What Can We Do About It?

Ladies, we have to be smart and alert. Firstly, understand what power is and how it is exercised. At the same time, even though power may have a negative connotation it's not just coercive or repressive because it's also a necessary force that produces resistance, love and compassion. In other words, we have the agency to use power as a force of good.

 "Power is a system, a network of relations encompassing the whole society, rather than a relation between the oppressed and the oppressor; and individuals are not just the objects of power, but they are the locus where the power and the resistance to it are exerted." ('Michel Foucault's View on Power Relations')

Secondly, we have to ask ourselves: What is the best way to exercise our power and what should we focus our energy on when it comes to creating safer environments for women? I suggest the following: Build their self-confidence. Create safe spaces for them. Support and guide women to take action by giving them tools to heal, seek justice and possess self-efficacy. Encourage them to be constructive and help other women. Be empathetic and tell them there's no excuse for how they were treated instead of judging them.
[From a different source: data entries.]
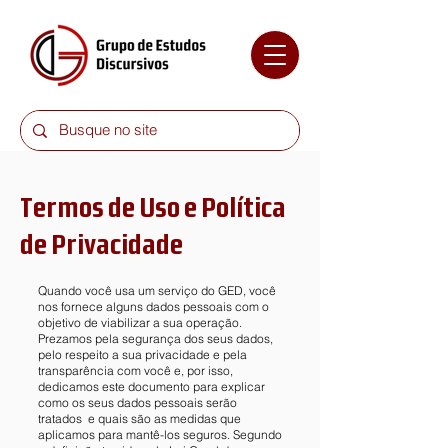
Termos de Uso e Política
de Privacidade
Quando você usa um serviço do GED, você
nos fornece alguns dados pessoais com o
objetivo de viabilizar a sua operação.
Prezamos pela segurança dos seus dados,
pelo respeito a sua privacidade e pela
transparência com você e, por isso,
dedicamos este documento para explicar
como os seus dados pessoais serão
tratados e quais são as medidas que
aplicamos para mantê-los seguros. Segundo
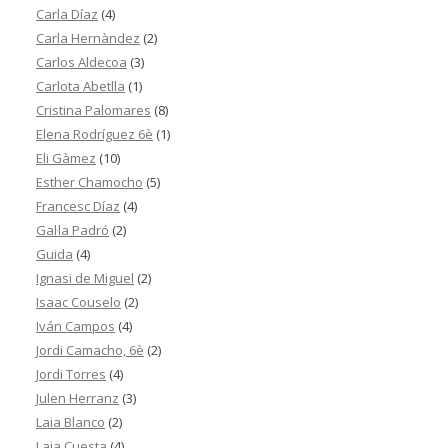
Carla Díaz
(4)
Carla Hernàndez
(2)
Carlos Aldecoa
(3)
Carlota Abetlla
(1)
Cristina Palomares
(8)
Elena Rodríguez 6è
(1)
Eli Gàmez
(10)
Esther Chamocho
(5)
Francesc Díaz
(4)
Gal·la Padró
(2)
Guida
(4)
Ignasi de Miguel
(2)
Isaac Couselo
(2)
Iván Campos
(4)
Jordi Camacho, 6è
(2)
Jordi Torres
(4)
Julen Herranz
(3)
Laia Blanco
(2)
Laia Cuesta
(4)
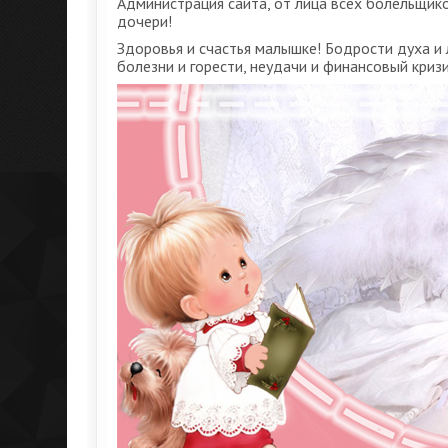
Администрация сайта, от лица всех болельщик
дочери!
Здоровья и счастья малышке! Бодрости духа и
болезни и горести, неудачи и финансовый кризи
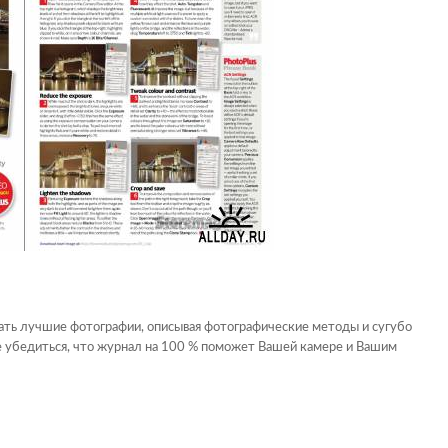
ть лучшие фотографии, описывая фотографические методы и сугубо
 убедиться, что журнал на 100 % поможет Вашей камере и Вашим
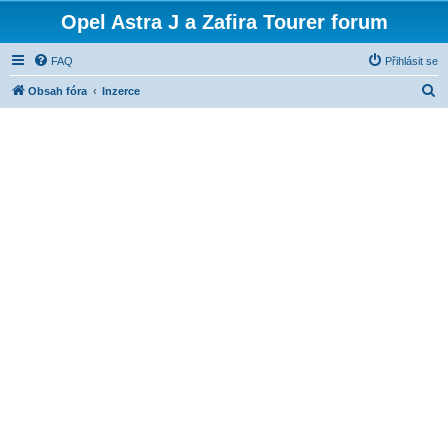
Opel Astra J a Zafira Tourer forum
FAQ
Přihlásit se
H
Obsah fóra
Inzerce
l
e
d
a
t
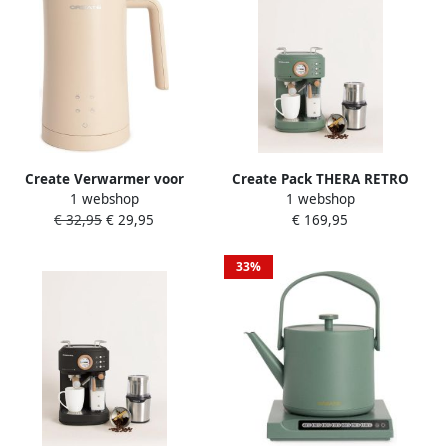
Create Verwarmer voor
Create Pack THERA RETRO
1 webshop
1 webshop
melkopschuimer MILK
PRO Halfautomatische
€ 32,95
€ 29,95
€ 169,95
FROTHER STUDIO
espressomachine + MILL
PRO Koffie- en
kruidenmolen Salie
33%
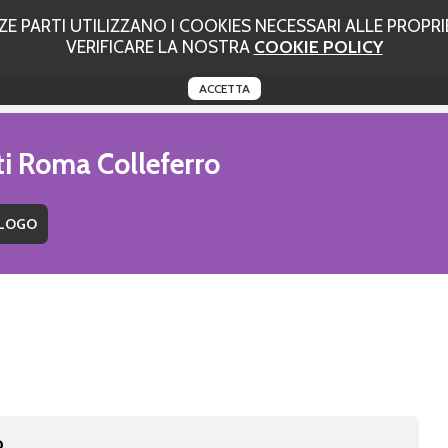
 PARTI UTILIZZANO I COOKIES NECESSARI ALLE PROPRIE
VERIFICARE LA NOSTRA
COOKIE POLICY
ACCETTA
ti Roma Colleferro
o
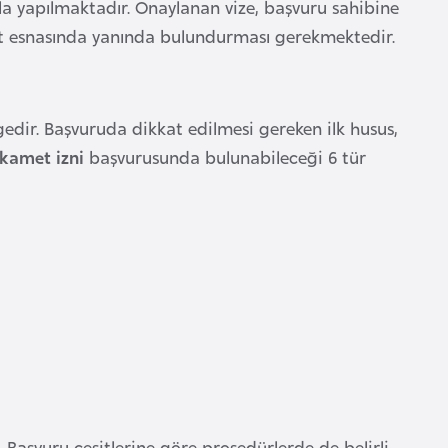
yla yapılmaktadır. Onaylanan vize, başvuru sahibine
yahat esnasında yanında bulundurması gerekmektedir.
gedir. Başvuruda dikkat edilmesi gereken ilk husus,
ikamet izni
başvurusunda bulunabileceği 6 tür
 Başvuru çeşitlerine göre prosedürlerde de belirli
Show, not just tell them, that avoiding a victim mentality does not excuse the abusive act or erase one's victimhood but it does allow them to approach and think about the future with hope and positivity. It's important to acknowledge that an injustice has taken place but having a victim mentality will not change anything. Hence, we must inspire women with stories of success, healing and triumph.


source: Cosmopolitan

In the case of men, both women and men must educate each other and other men and young boys about sexism, misogyny, abusive behaviour and what it means to have self-worth and self-respect so we can create a culture of respect for both men and women. Men are not always the enemy. When done right they are important allies in the fight against misogyny and sexism.

“You never change things by fighting the existing reality. To change something, build a new model that makes the existing model obsolete.” - R. Buckminster Fuller 

Think that was an intense read? I haven't even touched on the gender pay gap yet! Being a woman and a male ally is far from easy but the fight is worth it and with the right support the sky is our limit.